=== Section Start ===

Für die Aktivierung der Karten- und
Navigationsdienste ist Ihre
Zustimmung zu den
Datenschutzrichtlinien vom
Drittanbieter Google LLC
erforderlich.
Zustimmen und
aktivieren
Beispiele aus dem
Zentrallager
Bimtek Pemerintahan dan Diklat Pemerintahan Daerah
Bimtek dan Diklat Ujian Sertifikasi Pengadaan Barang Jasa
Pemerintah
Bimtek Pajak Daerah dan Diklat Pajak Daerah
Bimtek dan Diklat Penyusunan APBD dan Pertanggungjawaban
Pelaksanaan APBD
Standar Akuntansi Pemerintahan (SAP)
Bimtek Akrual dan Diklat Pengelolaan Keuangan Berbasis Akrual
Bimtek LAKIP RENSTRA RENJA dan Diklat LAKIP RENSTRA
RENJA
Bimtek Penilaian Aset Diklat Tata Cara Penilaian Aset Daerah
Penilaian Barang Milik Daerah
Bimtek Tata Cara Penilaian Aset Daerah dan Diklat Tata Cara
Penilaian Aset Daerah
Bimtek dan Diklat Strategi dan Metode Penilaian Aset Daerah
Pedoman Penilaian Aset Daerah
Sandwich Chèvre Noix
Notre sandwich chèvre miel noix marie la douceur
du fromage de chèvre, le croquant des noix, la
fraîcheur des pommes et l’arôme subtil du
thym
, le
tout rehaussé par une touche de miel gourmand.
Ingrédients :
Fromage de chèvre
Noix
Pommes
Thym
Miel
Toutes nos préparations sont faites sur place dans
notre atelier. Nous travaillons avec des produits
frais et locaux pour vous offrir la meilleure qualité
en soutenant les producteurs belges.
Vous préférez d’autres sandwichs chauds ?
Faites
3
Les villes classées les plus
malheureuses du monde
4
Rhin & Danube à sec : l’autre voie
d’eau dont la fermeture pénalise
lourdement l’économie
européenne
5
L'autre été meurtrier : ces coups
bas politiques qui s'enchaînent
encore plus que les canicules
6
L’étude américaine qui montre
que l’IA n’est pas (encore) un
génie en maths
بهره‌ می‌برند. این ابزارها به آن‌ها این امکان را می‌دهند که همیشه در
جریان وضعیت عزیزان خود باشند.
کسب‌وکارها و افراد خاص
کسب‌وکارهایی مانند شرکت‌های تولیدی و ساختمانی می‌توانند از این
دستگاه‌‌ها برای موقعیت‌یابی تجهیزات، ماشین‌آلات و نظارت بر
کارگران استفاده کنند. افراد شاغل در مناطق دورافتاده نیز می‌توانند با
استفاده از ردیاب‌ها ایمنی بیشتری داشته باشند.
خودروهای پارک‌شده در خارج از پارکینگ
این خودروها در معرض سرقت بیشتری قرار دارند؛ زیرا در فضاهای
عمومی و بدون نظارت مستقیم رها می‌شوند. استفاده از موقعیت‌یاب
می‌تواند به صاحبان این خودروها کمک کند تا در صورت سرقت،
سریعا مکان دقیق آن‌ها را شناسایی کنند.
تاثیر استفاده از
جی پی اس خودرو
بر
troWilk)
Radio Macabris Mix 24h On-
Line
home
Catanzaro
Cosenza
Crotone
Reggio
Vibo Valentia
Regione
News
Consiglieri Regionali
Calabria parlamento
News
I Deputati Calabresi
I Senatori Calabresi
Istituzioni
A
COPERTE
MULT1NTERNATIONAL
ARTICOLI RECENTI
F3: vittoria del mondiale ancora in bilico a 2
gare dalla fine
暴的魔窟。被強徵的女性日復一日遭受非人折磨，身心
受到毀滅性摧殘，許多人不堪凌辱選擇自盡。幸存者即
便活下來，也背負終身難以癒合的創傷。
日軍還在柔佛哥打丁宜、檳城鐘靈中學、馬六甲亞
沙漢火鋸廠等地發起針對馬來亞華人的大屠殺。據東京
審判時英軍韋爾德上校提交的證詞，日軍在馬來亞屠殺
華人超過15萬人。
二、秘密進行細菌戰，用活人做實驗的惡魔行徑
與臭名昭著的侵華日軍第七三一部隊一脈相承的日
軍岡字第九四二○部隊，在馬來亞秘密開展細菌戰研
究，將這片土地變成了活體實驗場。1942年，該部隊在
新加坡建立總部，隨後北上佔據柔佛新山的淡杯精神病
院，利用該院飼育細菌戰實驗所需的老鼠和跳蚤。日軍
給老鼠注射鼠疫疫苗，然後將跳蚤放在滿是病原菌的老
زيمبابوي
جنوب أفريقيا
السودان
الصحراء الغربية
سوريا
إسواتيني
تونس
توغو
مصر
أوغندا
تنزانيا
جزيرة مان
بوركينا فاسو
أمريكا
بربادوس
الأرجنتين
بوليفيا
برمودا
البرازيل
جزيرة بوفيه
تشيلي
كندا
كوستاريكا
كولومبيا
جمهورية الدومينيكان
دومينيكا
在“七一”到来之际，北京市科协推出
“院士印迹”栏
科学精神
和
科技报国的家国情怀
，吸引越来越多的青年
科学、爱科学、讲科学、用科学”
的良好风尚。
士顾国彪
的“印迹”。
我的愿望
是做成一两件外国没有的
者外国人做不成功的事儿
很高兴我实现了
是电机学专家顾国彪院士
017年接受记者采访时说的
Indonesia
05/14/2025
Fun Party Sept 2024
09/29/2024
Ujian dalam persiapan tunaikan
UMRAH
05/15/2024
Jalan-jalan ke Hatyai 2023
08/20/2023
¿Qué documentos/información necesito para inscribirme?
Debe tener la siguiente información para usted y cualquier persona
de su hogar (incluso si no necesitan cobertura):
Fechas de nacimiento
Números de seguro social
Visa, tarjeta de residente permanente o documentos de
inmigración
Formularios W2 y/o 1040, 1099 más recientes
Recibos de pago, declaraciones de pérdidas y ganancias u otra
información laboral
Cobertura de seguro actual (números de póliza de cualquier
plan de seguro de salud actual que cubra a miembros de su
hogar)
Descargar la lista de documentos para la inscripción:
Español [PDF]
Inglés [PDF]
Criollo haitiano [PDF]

=== Section End ===

__EXERCISE PROMPT__.
Transcribe the records from their first line. Stop after the line with "bas politiques qui s'enchaînent", including it.

__RESULT__.
Für die Aktivierung der Karten- und
Navigationsdienste ist Ihre
Zustimmung zu den
Datenschutzrichtlinien vom
Drittanbieter Google LLC
erforderlich.
Zustimmen und
aktivieren
Beispiele aus dem
Zentrallager
Bimtek Pemerintahan dan Diklat Pemerintahan Daerah
Bimtek dan Diklat Ujian Sertifikasi Pengadaan Barang Jasa
Pemerintah
Bimtek Pajak Daerah dan Diklat Pajak Daerah
Bimtek dan Diklat Penyusunan APBD dan Pertanggungjawaban
Pelaksanaan APBD
Standar Akuntansi Pemerintahan (SAP)
Bimtek Akrual dan Diklat Pengelolaan Keuangan Berbasis Akrual
Bimtek LAKIP RENSTRA RENJA dan Diklat LAKIP RENSTRA
RENJA
Bimtek Penilaian Aset Diklat Tata Cara Penilaian Aset Daerah
Penilaian Barang Milik Daerah
Bimtek Tata Cara Penilaian Aset Daerah dan Diklat Tata Cara
Penilaian Aset Daerah
Bimtek dan Diklat Strategi dan Metode Penilaian Aset Daerah
Pedoman Penilaian Aset Daerah
Sandwich Chèvre Noix
Notre sandwich chèvre miel noix marie la douceur
du fromage de chèvre, le croquant des noix, la
fraîcheur des pommes et l’arôme subtil du
thym
, le
tout rehaussé par une touche de miel gourmand.
Ingrédients :
Fromage de chèvre
Noix
Pommes
Thym
Miel
Toutes nos préparations sont faites sur place dans
notre atelier. Nous travaillons avec des produits
frais et locaux pour vous offrir la meilleure qualité
en soutenant les producteurs belges.
Vous préférez d’autres sandwichs chauds ?
Faites
3
Les villes classées les plus
malheureuses du monde
4
Rhin & Danube à sec : l’autre voie
d’eau dont la fermeture pénalise
lourdement l’économie
européenne
5
L'autre été meurtrier : ces coups
bas politiques qui s'enchaînent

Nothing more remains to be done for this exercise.